Sunday, 17 June 2012

Driving To The Brink


It’s probably a fair assumption that even in Britain there remains some low-level of gender discrimination, a mark of a bygone era of patriarchies. More often than not, this continues to manifest itself in various forms of slanderous remarks, wittingly made acceptable by terming it a joke. Perhaps most prevalent amongst these ‘joking’ insults is the seemingly innocent observation that “women drivers can’t drive”.

Yet, there are places where this same phrase is taken more literally: women in Saudi Arabia are actually banned from driving as part of the law. And a law that seems without any reason to support it, with the King of Saudi Arabia repeatedly professing that “there will come a time for the law to change.”

Women of the state appear to have gotten bored with the deliberation over when to lift the ban. Today, females staged a mass protest in its most demonstrative form: those that held an international licence were urged to get behind the wheel of a motor vehicle and drive.

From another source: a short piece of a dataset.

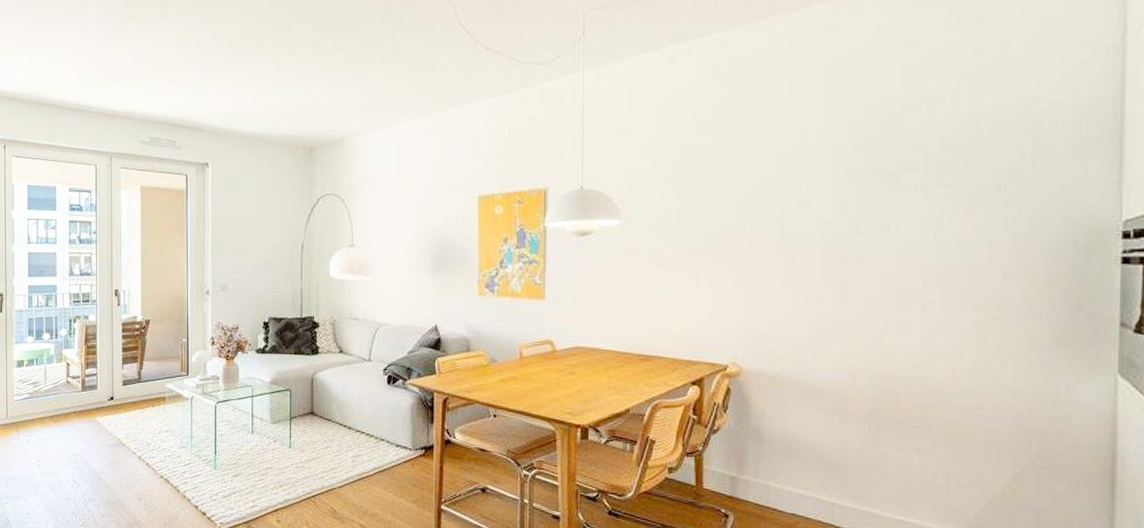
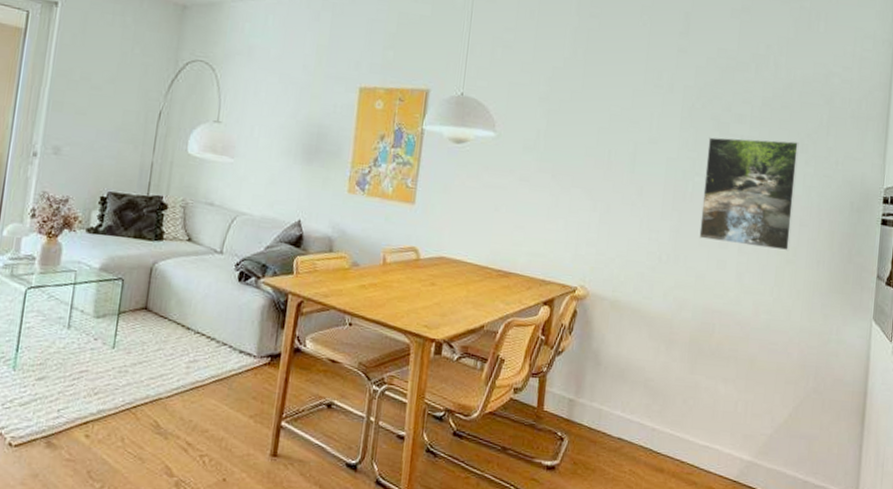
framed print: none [870,183,995,306] -> present [699,137,799,251]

Punishment for the offence is more sever than a Westerner might anticipate. Violaters are subject to a wide range of possible outcomes, from prison sentences to public lashings. More, these women are often subject to suffer the wider implications for their actions: they can lose their jobs, receive hate mail, threats online and lose their friends. Simply for taking control.

Imagine having to find a dependent to ferry you everywhere all the time. Not exactly the violation of human rights that is foregrounded by most, but a slight on freedom none the less.

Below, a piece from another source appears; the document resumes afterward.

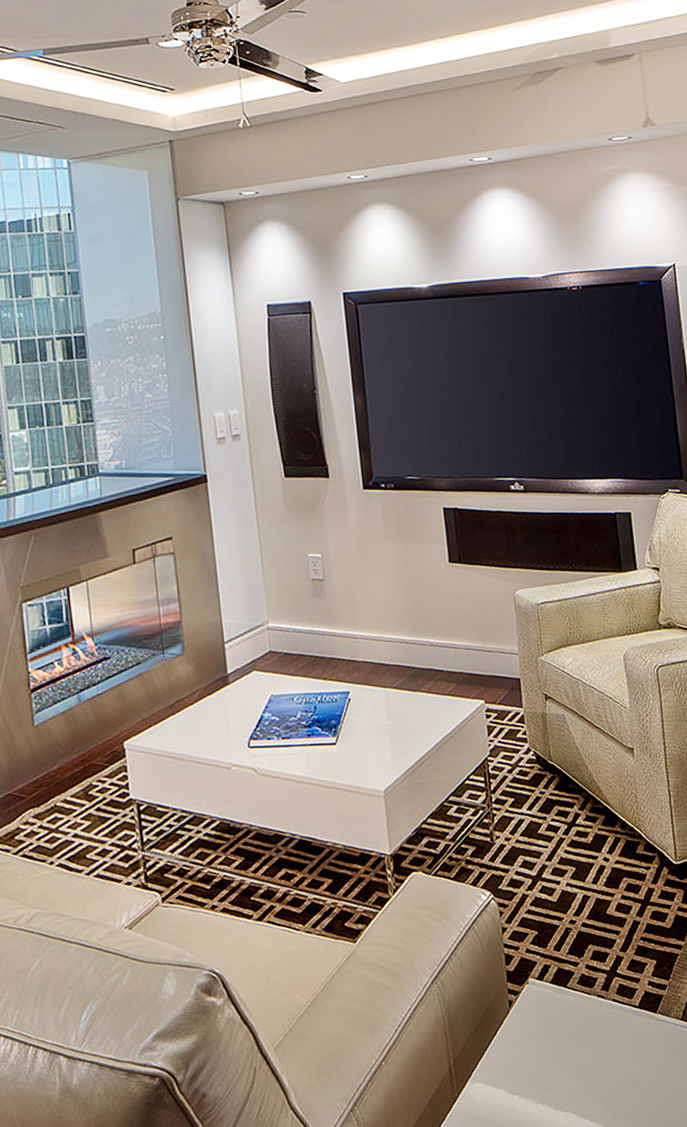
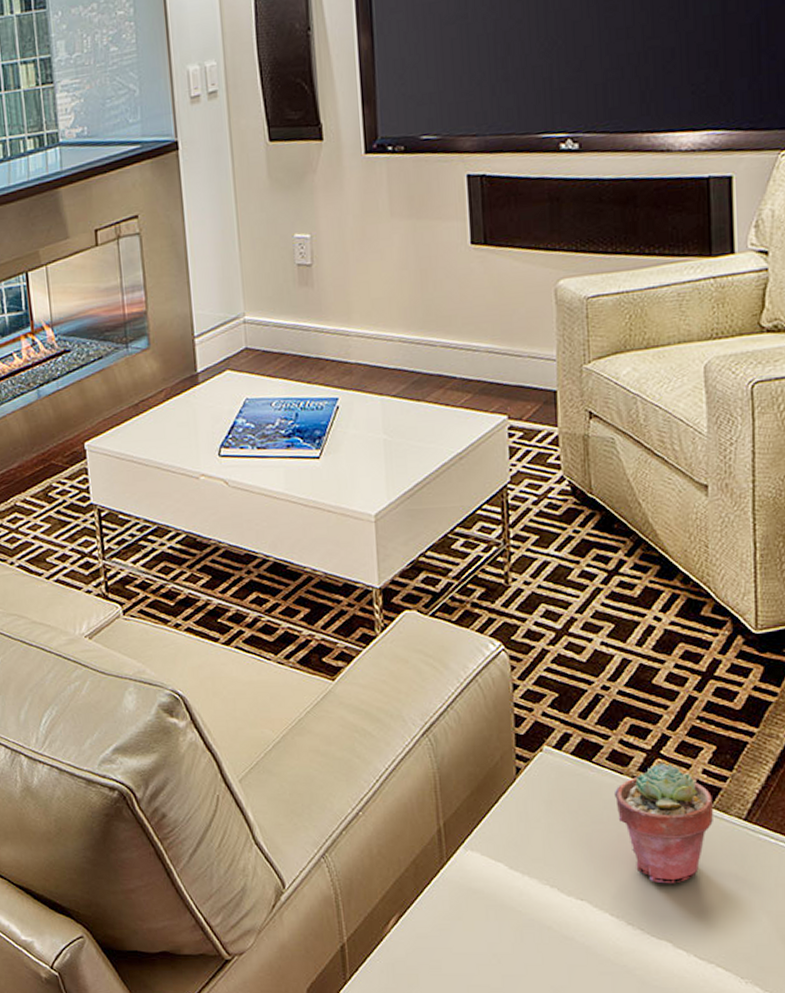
potted succulent: none [585,980,659,1086] -> present [613,764,714,884]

Yet, I find myself wondering whether it is not a slightly hypocritical view for the West to suddenly be outraged by actions that these very countries condoned just 150 years ago (and even more recently). The ban reads to me as though a draconian, Victorian measure: and after all the Victorian era was the golden era of modern enlightenment. Perhaps this discrepancy in gender equality is something that each region and country must contend itself with in order to reach a cosmopolitan attitude.

Of course, the reasons to leave all laws as they are strike a reader immediately. Saudi Arabia is in the centre of a hot bed of political unrest and uncertainty. The Middle East has this past year ignited with uprisings and revolts that have marred the region with destruction and death. In a country that remains prosperous and with relatively low crime, there is no sense in disrupting the current politics in case it proffers the spark for wider social revolutions. Besides, a large enough proportion of the population seem so acceptant of the driving ban that their instant reaction is to shun those who make a stand.

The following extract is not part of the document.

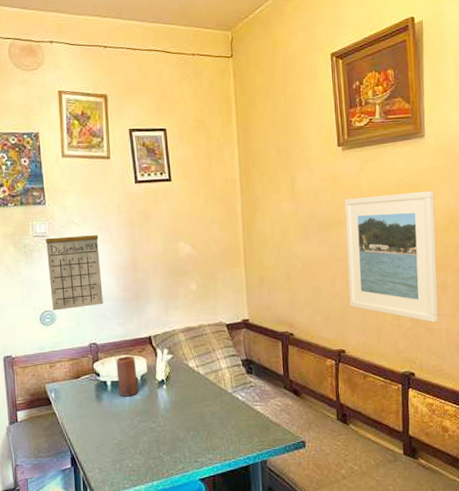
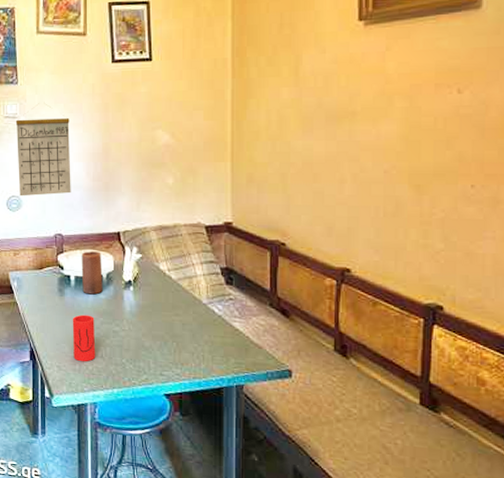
cup: none [110,416,135,461] -> present [72,314,96,362]
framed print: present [344,191,438,322] -> none [361,77,489,246]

Indeed, the powerful Shura Council have widely promoted a highly propaganda based study on the effect of women driving in society and claim that any licence for women to get behind the wheel is a full throttle approach to an increase in divorce, prostitution, drug abuse and child baring out of wedlock. How should the women make themselves heard against such controversial views?

A starting block would be ensuring the incoming choice to vote: 2015 set to be the year in which women are included in the voting system for the first time. King Abdullah, at 87, may not live to see such an event however, and there are worries that any possible successor may revoke the right.

The worry is that anarchy can come from the smallest of changes in one of the most volatile areas of the planet at the moment. Yet surely this fevour for activism is more likely should changes not present themselves as in the offing? It will only be a certain amount of time before neighbouring action causes enough friction to instigate action, and that would bring about the very scenario the government are trying to avoid.

Whilst Saudi Arabia is not a Western country, and does not want to be perceived as adhering to Western norms or culture, some lenience may be the only way to ensure a continued peace and stable state.